Va muy contenta. Se le nota en los ojos, marrones y grandes, en los que puede verse la satisfacción que le ha producido esa invitación. La llamada de la amiga un viernes por la noche, simplemente para hablar y tomar algo. Ha salido como estaba, como fue esta mañana al instituto. Recuerda que es por eso por lo que le gustan los viernes, porque no se siembran expectativas, porque no hay que preparar nada. Todo viene regalado, de más, algo que no se esperaba y llega. No iba a salir y ahora ya está en la calle, puesta en el sendero, camino del buzón. Va muy guapa, a pesar del desaliño, pero ella no lo sabe. Bajo un fino abrigo que no hace honor a su nombre lleva un pantalón negro ancho, con muchos bolsillos, y un jersey de colores de franjas verticales, tejido por su madre con todos los restos de lana que ha ido encontrando por la casa. Es algo largo, lo justo para que le tape el culo. La veo caminando tan segura de que el sendero la llevará sin esfuerzo a su lugar de destino, que dirige sus ojos a pensamientos lejanos y su mente a conversaciones internas, mientras que sus manos juegan en los bolsillos del abrigo con los restos minúsculos que una bolsa de kikos dejó escapar esa mañana.

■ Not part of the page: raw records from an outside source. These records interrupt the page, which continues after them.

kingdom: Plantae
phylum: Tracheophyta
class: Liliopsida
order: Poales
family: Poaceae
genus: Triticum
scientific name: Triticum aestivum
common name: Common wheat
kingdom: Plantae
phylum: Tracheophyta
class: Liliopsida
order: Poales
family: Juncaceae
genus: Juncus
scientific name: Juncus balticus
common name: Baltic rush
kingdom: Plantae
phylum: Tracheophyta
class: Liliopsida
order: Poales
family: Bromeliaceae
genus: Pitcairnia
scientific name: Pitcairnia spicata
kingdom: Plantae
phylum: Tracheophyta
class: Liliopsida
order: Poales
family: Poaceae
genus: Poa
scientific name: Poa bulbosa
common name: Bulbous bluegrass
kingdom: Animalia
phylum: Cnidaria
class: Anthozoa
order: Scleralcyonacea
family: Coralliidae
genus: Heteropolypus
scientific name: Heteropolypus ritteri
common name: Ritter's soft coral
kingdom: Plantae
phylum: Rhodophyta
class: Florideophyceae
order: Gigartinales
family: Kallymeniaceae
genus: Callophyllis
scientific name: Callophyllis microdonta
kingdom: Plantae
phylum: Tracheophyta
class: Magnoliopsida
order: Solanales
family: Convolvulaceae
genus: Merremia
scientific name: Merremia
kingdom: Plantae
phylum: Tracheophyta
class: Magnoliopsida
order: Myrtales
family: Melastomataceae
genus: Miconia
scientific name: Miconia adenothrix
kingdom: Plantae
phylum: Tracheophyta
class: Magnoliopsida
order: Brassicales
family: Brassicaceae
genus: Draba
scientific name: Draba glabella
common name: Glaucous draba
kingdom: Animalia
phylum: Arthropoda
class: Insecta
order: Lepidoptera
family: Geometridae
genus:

Ha cruzado ya el barrio blanco, el de las criadas con uniforme y niños que no van a los colegios públicos de los alrededores, cuando aparece ante ella la moderna parroquia de formas cuadradas y sencillas. Ésta es la parte del trayecto que más le gusta porque es donde comienza el olor a dama de noche. Aminora la marcha. Sabe que su amiga llegará tarde, como siempre, igual que sabe que jamás se lo reprochará. La veo sentarse en un banco blanco de madera, echar hacia atrás la cabeza y observar el cielo estrellado. Varios transeúntes pasean a sus perros por los alrededores del polideportivo, gente anónima que comparte con ella el olor de la dama de noche y el brillo de las estrellas. Sabe que cuando llegue al buzón tendrá que esperar algunos minutos más. Comprarán cigarrillos en el kiosco y se sentarán en un banco. Rastrea los bolsillos del pantalón para descubrir con satisfacción unas monedas con las que tomar alguna cerveza. Se levanta y continúa su camino. Al llegar a la avenida, llena de alegría y de vida, parece que el reloj hubiera retrocedido algunas horas. Se multiplican allí las luces y las gentes. La miro detenidamente y sé que está pensando en cuánto le gustó esa película que pusieron anoche en televisión, y en que no puede olvidar comentárselo a Elisa, por si ella no la vio. Es lo más probable, que no la viera, porque ahora se está leyendo El amor en los tiempos del cólera, y seguro que no pudo parar de leer. Le hace mucha gracia cuando la ve con esta novela. La deja sobre la mesa, abierta, y de vez en cuando levanta la cabeza, se quita las gafas y suspira. Entonces empieza a contar lo maravillosa que es y cuánto ama Florentino Ariza a Fermina Daza. Ella, que aún no la ha leído, se alegra mucho por su amiga, pero le fastidia que a los de ciencias les hayan puesto esta lectura de amor y que ella, de letras, esté nadando en los suburbios de chabolas de Madrid con Tiempo de silencio. Ahora está sonriendo y levanta el brazo para devolver el saludo a Elisa, que viene bajando por la calle de enfrente, la que desemboca en la acera opuesta de la avenida. Camina sonriente, con su larga melena y con su inconfundible vitalidad en el rostro. Cruza la carretera y las dos amigas, a pesar de que hace tan sólo unas horas que se separaron, se funden un abrazo.
- Que dice Isabel que viene, que si nos pasamos por el kiosco y esperamos un momentito a que cierre nos tomamos las tres unas cervecitas juntas. Podemos ir al bar de la alemana.
- Por mí genial. Ni siquiera pensaba salir.
Las veo caminando divertidas y joviales. Felices. Moviendo las manos finas, infantiles aún, al compás de los movimientos del cuerpo y de las palabras que fluyen atropelladamente queriendo salir con impaciencia. Miro cómo se abren paso entre la gente, confundidas sus voces con el ruido de los coches y el murmullo anónimo de la ciudad. Se alejan por la ancha avenida iluminada por luces amarillas, ajenas al mundo, a los problemas, a los transeúntes… Ajenas a mí.